■ **EXERCISE 1**
Copy the entries below word for word, starting at the first line of the collected data and ending with the line that contains "The width and", including both of those lines.

######

Curl Up and Die, formed in late 1998, is an American metalcore band from Las Vegas, Nevada.

History 
After demos in 1998 and 1999, Curl Up and Die recorded its first release in early 2000, an album called 1998. An EP, The Only Good Bug Is A Dead Bug, was picked up by Status Recordings in early 2001. Prior to forming Curl Up and Die, vocalist Mike Minnick was a founding member of Vegas grindcore band The Weirding Way, playing drums.

The group signed with Revelation Records in 2001 and their debut full-length CD, Unfortunately, We're Not Robots, was released in May 2002. Two EPs, We May Be Through With the Past (on Status) and But the Past Ain't Through With Us (on Revelation) were released, as well as one more album, The One Above All, The End Of All That Is, before the band broke up in late 2005.

On July 12, 2012, the group sent a statement to Lambgoat.com that they will be getting back together, with more details forthcoming.

Vocalist Mike Minnick currently provides vocals for the baseball-themed grindcore band Puig Destroyer and post-hardcore supergroup Less Art. Corcoran and Fuchs also started a grindcore-influenced sideproject called Red Vom.

######

■ **EXERCISE 2**
According to the article on Curl Up and Die, in what month and year was the band's debut full-length CD released?

Collected data
######

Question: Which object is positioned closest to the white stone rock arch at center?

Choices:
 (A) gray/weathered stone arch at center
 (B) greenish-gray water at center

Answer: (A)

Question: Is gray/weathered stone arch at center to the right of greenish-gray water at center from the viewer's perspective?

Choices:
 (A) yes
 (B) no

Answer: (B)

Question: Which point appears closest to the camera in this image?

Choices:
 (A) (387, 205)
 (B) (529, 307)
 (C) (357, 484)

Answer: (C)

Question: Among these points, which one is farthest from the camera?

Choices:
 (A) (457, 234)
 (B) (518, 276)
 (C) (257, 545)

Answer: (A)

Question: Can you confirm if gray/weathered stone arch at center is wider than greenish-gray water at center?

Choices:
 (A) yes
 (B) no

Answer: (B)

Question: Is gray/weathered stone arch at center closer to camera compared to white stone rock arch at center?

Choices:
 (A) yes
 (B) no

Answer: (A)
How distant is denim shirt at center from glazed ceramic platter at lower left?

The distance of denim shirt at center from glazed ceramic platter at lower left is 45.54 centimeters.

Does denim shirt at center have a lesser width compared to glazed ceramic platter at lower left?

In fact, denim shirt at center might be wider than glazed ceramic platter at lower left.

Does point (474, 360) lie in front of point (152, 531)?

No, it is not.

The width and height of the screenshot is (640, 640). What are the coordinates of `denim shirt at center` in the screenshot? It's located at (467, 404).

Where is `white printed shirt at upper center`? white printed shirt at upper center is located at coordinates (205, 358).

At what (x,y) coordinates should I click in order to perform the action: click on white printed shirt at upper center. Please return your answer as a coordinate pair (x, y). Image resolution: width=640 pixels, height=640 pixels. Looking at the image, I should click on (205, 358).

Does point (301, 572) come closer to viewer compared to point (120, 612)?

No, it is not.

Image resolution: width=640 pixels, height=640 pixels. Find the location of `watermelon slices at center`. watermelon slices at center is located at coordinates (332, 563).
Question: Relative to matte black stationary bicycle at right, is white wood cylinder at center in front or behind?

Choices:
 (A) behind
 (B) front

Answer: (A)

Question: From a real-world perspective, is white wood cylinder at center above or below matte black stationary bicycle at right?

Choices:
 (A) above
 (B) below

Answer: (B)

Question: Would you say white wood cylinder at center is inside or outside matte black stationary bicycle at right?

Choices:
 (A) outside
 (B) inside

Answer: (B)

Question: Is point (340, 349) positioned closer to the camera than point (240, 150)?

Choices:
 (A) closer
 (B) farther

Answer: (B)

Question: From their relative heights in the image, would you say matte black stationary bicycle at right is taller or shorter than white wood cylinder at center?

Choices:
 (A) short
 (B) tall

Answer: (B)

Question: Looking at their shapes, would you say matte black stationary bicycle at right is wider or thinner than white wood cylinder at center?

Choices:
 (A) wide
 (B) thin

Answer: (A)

######

■ **TASK ANSWER 1**
Question: Which object is positioned closest to the white stone rock arch at center?

Choices:
 (A) gray/weathered stone arch at center
 (B) greenish-gray water at center

Answer: (A)

Question: Is gray/weathered stone arch at center to the right of greenish-gray water at center from the viewer's perspective?

Choices:
 (A) yes
 (B) no

Answer: (B)

Question: Which point appears closest to the camera in this image?

Choices:
 (A) (387, 205)
 (B) (529, 307)
 (C) (357, 484)

Answer: (C)

Question: Among these points, which one is farthest from the camera?

Choices:
 (A) (457, 234)
 (B) (518, 276)
 (C) (257, 545)

Answer: (A)

Question: Can you confirm if gray/weathered stone arch at center is wider than greenish-gray water at center?

Choices:
 (A) yes
 (B) no

Answer: (B)

Question: Is gray/weathered stone arch at center closer to camera compared to white stone rock arch at center?

Choices:
 (A) yes
 (B) no

Answer: (A)
How distant is denim shirt at center from glazed ceramic platter at lower left?

The distance of denim shirt at center from glazed ceramic platter at lower left is 45.54 centimeters.

Does denim shirt at center have a lesser width compared to glazed ceramic platter at lower left?

In fact, denim shirt at center might be wider than glazed ceramic platter at lower left.

Does point (474, 360) lie in front of point (152, 531)?

No, it is not.

The width and height of the screenshot is (640, 640). What are the coordinates of `denim shirt at center` in the screenshot? It's located at (467, 404).

■ **TASK ANSWER 2**
May 2002.